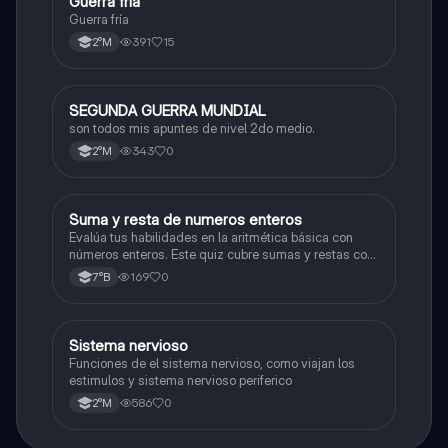
Guerra fría
Historia
Guerra fría
391
15
2°M
SEGUNDA GUERRA MUNDIAL
Historia
son todos mis apuntes de nivel 2do medio.
343
0
2°M
S
Suma y resta de numeros enteros
Matemáticas
Evalúa tus habilidades en la aritmética básica con
números enteros. Este quiz cubre sumas y restas con
números positivos y negativos.
169
0
7°B
S
Sistema nervioso
Biología
Funciones de el sistema nervioso, como viajan los
estimulos y sistema nervioso periferico
586
0
2°M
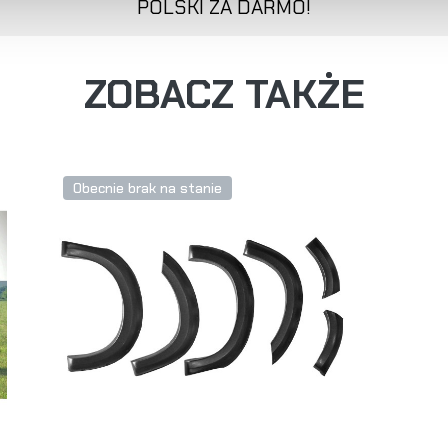
POLSKI ZA DARMO!
ZOBACZ TAKŻE
Obecnie brak na stanie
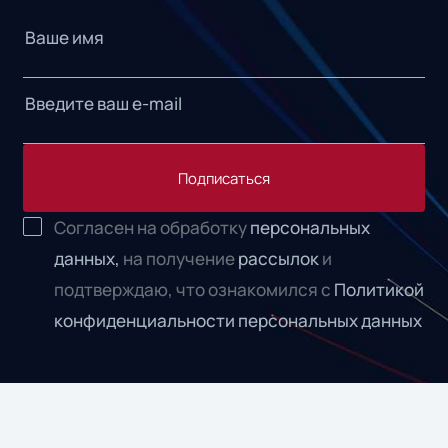
Подписаться
Согласен на обработку
персональных
данных,
на получение
рассылок
и
подтверждаю, что ознакомился с
Политикой
конфиденциальности персональных данных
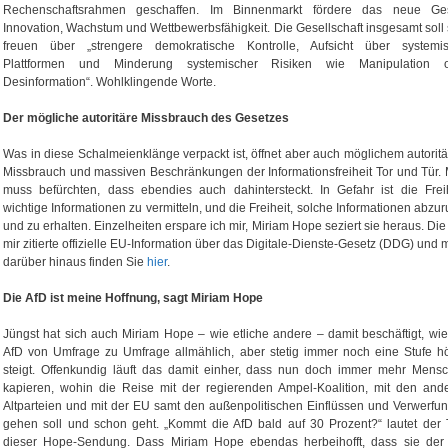
Rechenschaftsrahmen geschaffen. Im Binnenmarkt fördere das neue Ge
Innovation, Wachstum und Wettbewerbsfähigkeit. Die Gesellschaft insgesamt soll 
freuen über „strengere demokratische Kontrolle, Aufsicht über systemi
Plattformen und Minderung systemischer Risiken wie Manipulation 
Desinformation“. Wohlklingende Worte.
Der mögliche autoritäre Missbrauch des Gesetzes
Was in diese Schalmeienklänge verpackt ist, öffnet aber auch möglichem autorit
Missbrauch und massiven Beschränkungen der Informationsfreiheit Tor und Tür.
muss befürchten, dass ebendies auch dahintersteckt. In Gefahr ist die Freih
wichtige Informationen zu vermitteln, und die Freiheit, solche Informationen abzur
und zu erhalten. Einzelheiten erspare ich mir, Miriam Hope seziert sie heraus. Die
mir zitierte offizielle EU-Information über das Digitale-Dienste-Gesetz (DDG) und 
darüber hinaus finden Sie
hier
.
Die AfD ist meine Hoffnung, sagt Miriam Hope
Jüngst hat sich auch Miriam Hope – wie etliche andere – damit beschäftigt, wie
AfD von Umfrage zu Umfrage allmählich, aber stetig immer noch eine Stufe h
steigt. Offenkundig läuft das damit einher, dass nun doch immer mehr Mens
kapieren, wohin die Reise mit der regierenden Ampel-Koalition, mit den and
Altparteien und mit der EU samt den außenpolitischen Einflüssen und Verwerfu
gehen soll und schon geht. „Kommt die AfD bald auf 30 Prozent?“ lautet der T
dieser Hope-Sendung. Dass Miriam Hope ebendas herbeihofft, dass sie der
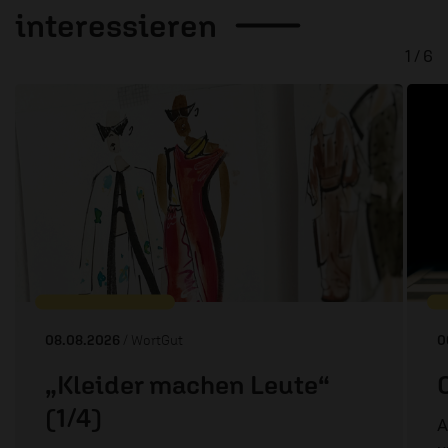
interessieren
1 / 6
08.08.2026
/ WortGut
0
„Kleider machen Leute“
(1/4)
A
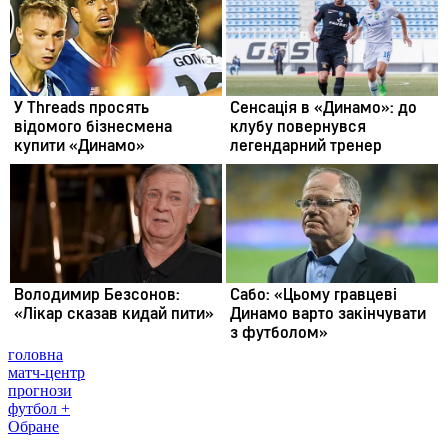
головна
матч-центр
прогнози
футбол +
Обране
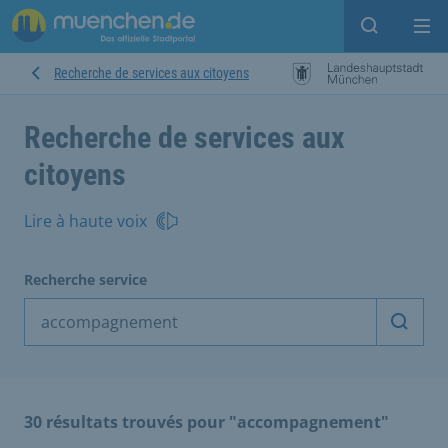
Open sear
Op
Recherche de services aux citoyens
Recherche de services aux
citoyens
Lire à haute voix
Recherche service
Démarr
30 résultats trouvés pour "accompagnement"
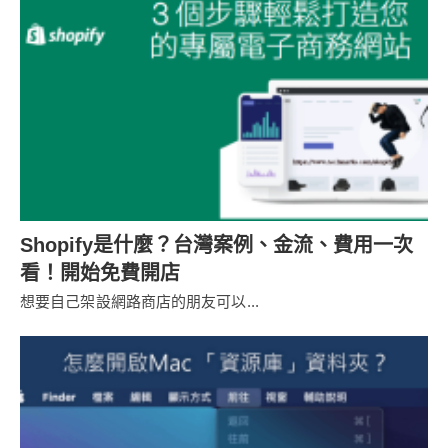
Shopify是什麼？台灣案例、金流、費用一次
看！開始免費開店
想要自己架設網路商店的朋友可以...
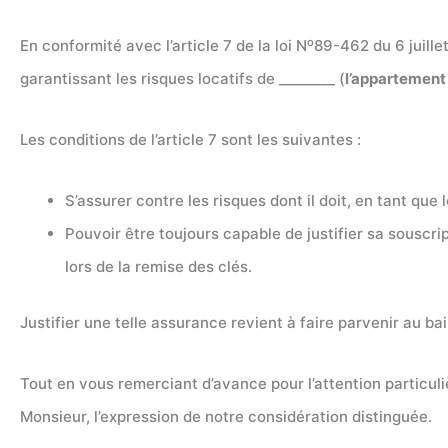
o
En conformité avec l’article 7 de la loi N
89-462 du 6 juille
garantissant les risques locatifs de ________ (
l’appartement 
Les conditions de l’article 7 sont les suivantes :
S’assurer contre les risques dont il doit, en tant que
Pouvoir être toujours capable de justifier sa sousc
lors de la remise des clés.
Justifier une telle assurance revient à faire parvenir au b
Tout en vous remerciant d’avance pour l’attention particu
Monsieur, l’expression de notre considération distinguée.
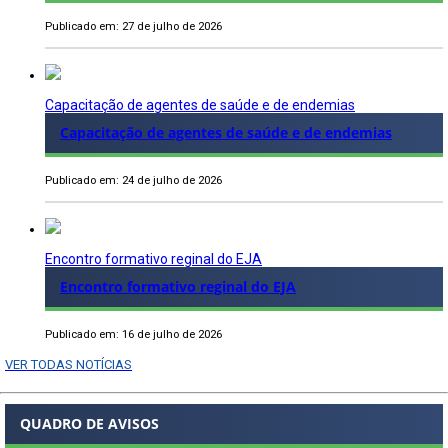
Publicado em: 27 de julho de 2026
Capacitação de agentes de saúde e de endemias
Capacitação de agentes de saúde e de endemias
Publicado em: 24 de julho de 2026
Encontro formativo reginal do EJA
Encontro formativo reginal do EJA
Publicado em: 16 de julho de 2026
VER TODAS NOTÍCIAS
QUADRO DE AVISOS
----------------------------------------
### Problem to solve
The answer is the complete set of records, copied exactly, with pictures omitted.

### Response below
Guerra fría
Historia
Guerra fría
391
15
2°M
SEGUNDA GUERRA MUNDIAL
Historia
son todos mis apuntes de nivel 2do medio.
343
0
2°M
S
Suma y resta de numeros enteros
Matemáticas
Evalúa tus habilidades en la aritmética básica con
números enteros. Este quiz cubre sumas y restas con
números positivos y negativos.
169
0
7°B
S
Sistema nervioso
Biología
Funciones de el sistema nervioso, como viajan los
estimulos y sistema nervioso periferico
586
0
2°M
POLSKI ZA DARMO!
ZOBACZ TAKŻE
Obecnie brak na stanie
Подписаться
Согласен на обработку
персональных
данных,
на получение
рассылок
и
подтверждаю, что ознакомился с
Политикой
конфиденциальности персональных данных
Rechenschaftsrahmen geschaffen. Im Binnenmarkt fördere das neue Ge
Innovation, Wachstum und Wettbewerbsfähigkeit. Die Gesellschaft insgesamt soll 
freuen über „strengere demokratische Kontrolle, Aufsicht über systemi
Plattformen und Minderung systemischer Risiken wie Manipulation 
Desinformation“. Wohlklingende Worte.
Der mögliche autoritäre Missbrauch des Gesetzes
Was in diese Schalmeienklänge verpackt ist, öffnet aber auch möglichem autorit
Missbrauch und massiven Beschränkungen der Informationsfreiheit Tor und Tür.
muss befürchten, dass ebendies auch dahintersteckt. In Gefahr ist die Freih
wichtige Informationen zu vermitteln, und die Freiheit, solche Informationen abzur
und zu erhalten. Einzelheiten erspare ich mir, Miriam Hope seziert sie heraus. Die
mir zitierte offizielle EU-Information über das Digitale-Dienste-Gesetz (DDG) und 
darüber hinaus finden Sie
hier
.
Die AfD ist meine Hoffnung, sagt Miriam Hope
Jüngst hat sich auch Miriam Hope – wie etliche andere – damit beschäftigt, wie
AfD von Umfrage zu Umfrage allmählich, aber stetig immer noch eine Stufe h
steigt. Offenkundig läuft das damit einher, dass nun doch immer mehr Mens
kapieren, wohin die Reise mit der regierenden Ampel-Koalition, mit den and
Altparteien und mit der EU samt den außenpolitischen Einflüssen und Verwerfu
gehen soll und schon geht. „Kommt die AfD bald auf 30 Prozent?“ lautet der T
dieser Hope-Sendung. Dass Miriam Hope ebendas herbeihofft, dass sie der
interessieren
1 / 6
08.08.2026
/ WortGut
0
„Kleider machen Leute“
(1/4)
A
головна
матч-центр
прогнози
футбол +
Обране
Open sear
Op
Recherche de services aux citoyens
Recherche de services aux
citoyens
Lire à haute voix
Recherche service
Démarr
30 résultats trouvés pour "accompagnement"
Shopify是什麼？台灣案例、金流、費用一次
看！開始免費開店
想要自己架設網路商店的朋友可以...
o
En conformité avec l’article 7 de la loi N
89-462 du 6 juille
garantissant les risques locatifs de ________ (
l’appartement 
Les conditions de l’article 7 sont les suivantes :
S’assurer contre les risques dont il doit, en tant que
Pouvoir être toujours capable de justifier sa sousc
lors de la remise des clés.
Justifier une telle assurance revient à faire parvenir au b
Tout en vous remerciant d’avance pour l’attention particu
Monsieur, l’expression de notre considération distinguée.
Publicado em: 27 de julho de 2026
Capacitação de agentes de saúde e de endemias
Capacitação de agentes de saúde e de endemias
Publicado em: 24 de julho de 2026
Encontro formativo reginal do EJA
Encontro formativo reginal do EJA
Publicado em: 16 de julho de 2026
VER TODAS NOTÍCIAS
QUADRO DE AVISOS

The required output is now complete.